Barbara Thiessen fragte am 09.02.2017

Anfang und Ende des Lebens scheinen mir nicht ausreichend begleitet zu sein. Wie kann palliative Versorgung ambulant ausreichend gesichert werden? Und wie wird Geburtsbegleitung durch Hebammen trotz steigender Versicherungssummen zukünftig ermöglicht?

Ulrike Hauffe antwortete

Liebe Frau Thiessen,

mein Eindruck ist, dass derzeit beide Themen endlich "angekommen" sind. Und mir gefällt es sehr, dass sie beides, den Lebensanfang und das Lebensende zusammenfassen. Ich empfinde diesen Zusammenhang auch als sehr bedeutungsvoll. Abhängig davon, wie eine Gesellschaft den Anfang und das Ende wertschätzen, ist ihre Menschlichkeit definiert.
Nun konkret: Gerade ist das Nationale Gesundheitsziel "Gesundheit rund um die Geburt" verabschiedet und den entsprechenden Bundestagsausschüssen übergeben worden. Hier ist die Rolle der Hebammen noch einmal sehr gestärkt worden. Die Versicherungssummen stehen nicht in Zusammenhang mit einer Häufung von Geburtsschäden, sondern mit der verlängerten Frist von 10 auf 30 Jahre, dass nachträglich Auffälligkeiten bei den Kindern auf die Geburt zurückgeführt werden können. Das gilt nicht nur für Hebammen, sondern auch für geburtshelfende Ärztinnen und Ärzte. Dass diese Versicherungssummen zu einem großen Teil von den Krankenkassen bezahlt werden ist nicht sachgerecht. Versichertengelder sollten für die Versorgung und nicht für die Finanzen der Versicherungsunternehmen genutzt werden. Richtiger wäre eine staatliche Fondlösung (wie schon u.a. bei Impfungen bekannt), auf die sich bisher jedoch das BMG nicht einlassen will.
Und zum Lebensende: Ich glaube, dass wir mehr und mehr das Thema Palliativ-Versorgung und Tod aus dem gesellschaftlichen Tabu herausholen. 2010 wurde die Charta zur Betreuung schwerstkranker und sterbender Menschen veröffentlicht. Bis November 2016 wurde sie zu einer nationalen Strategie weiterentwickelt. Träger dieses Prozesses sind die Bundesärztekammer, der Deutsche Hospiz- und PalliativVerband und die Deutsche Gesellschaft für Palliativmedizin.

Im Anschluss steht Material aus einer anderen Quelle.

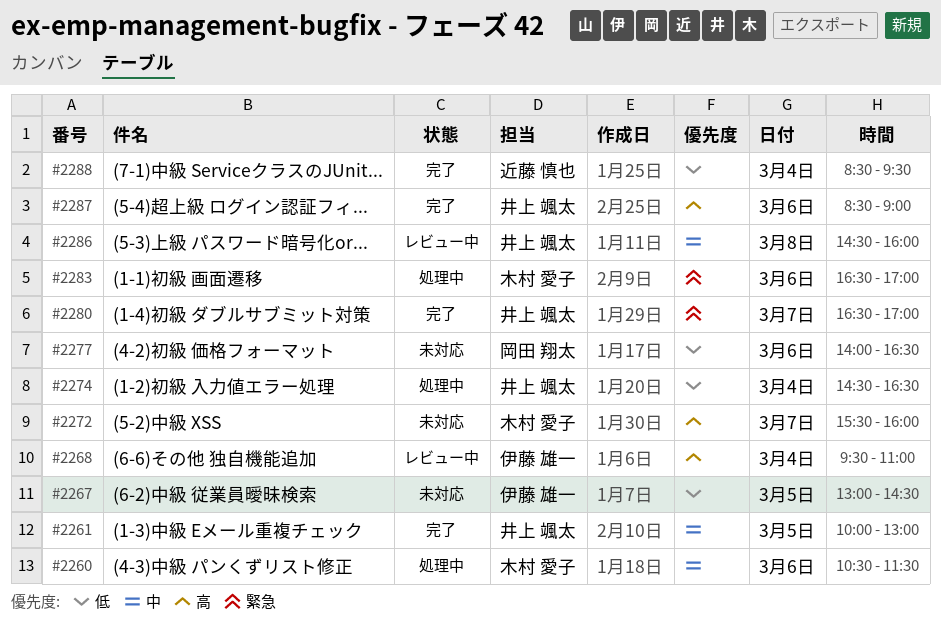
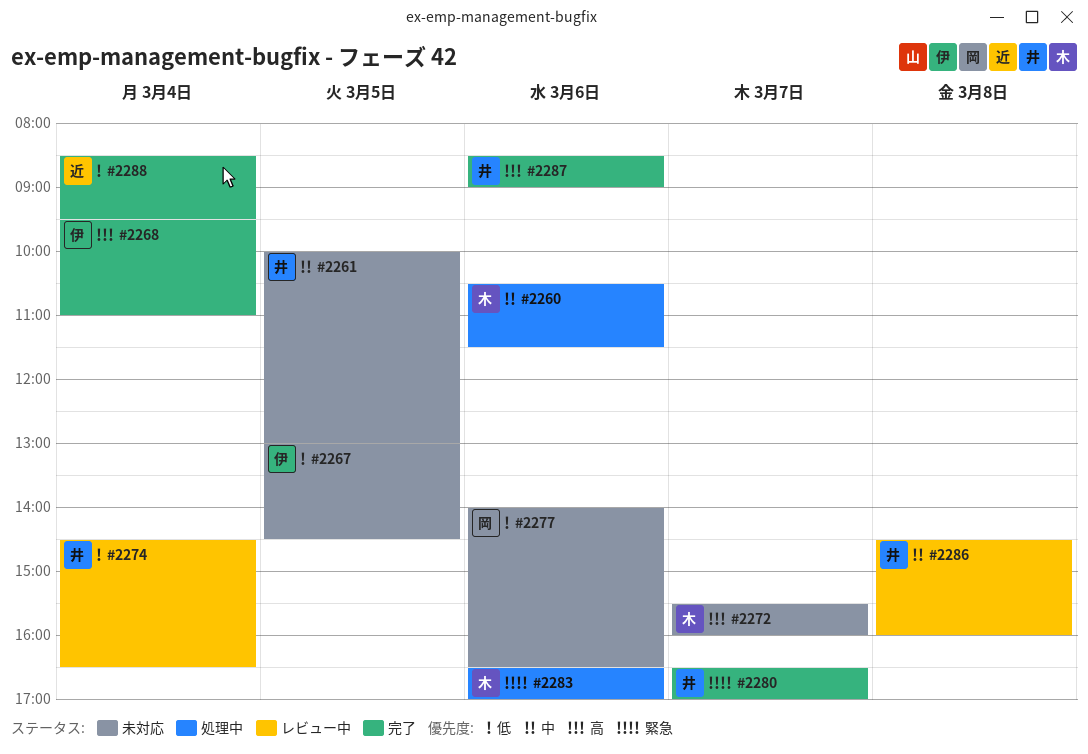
#2261, status: 完了 -> 未対応
#2268, status: レビュー中 -> 完了
#2274, status: 処理中 -> レビュー中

Die gesetzlichen Neufassungen definieren nun eine Vollfinanzierung. Die Versorgungsstrukturen werden bedarfsgerecht weiterentwickelt. Selbstverständlich ist nicht alles gut, aber im Werden!
Ich danke Ihnen für diese so wichtige Frage. Als Mitglied im Verwaltungsrat haben wir deutliche Möglichkeiten, diese Prozesse zu stärken. Umso mehr ist es wichtig, dass Sie und Ihre Bekannten wählen - am besten uns, denn wir haben Ahnung!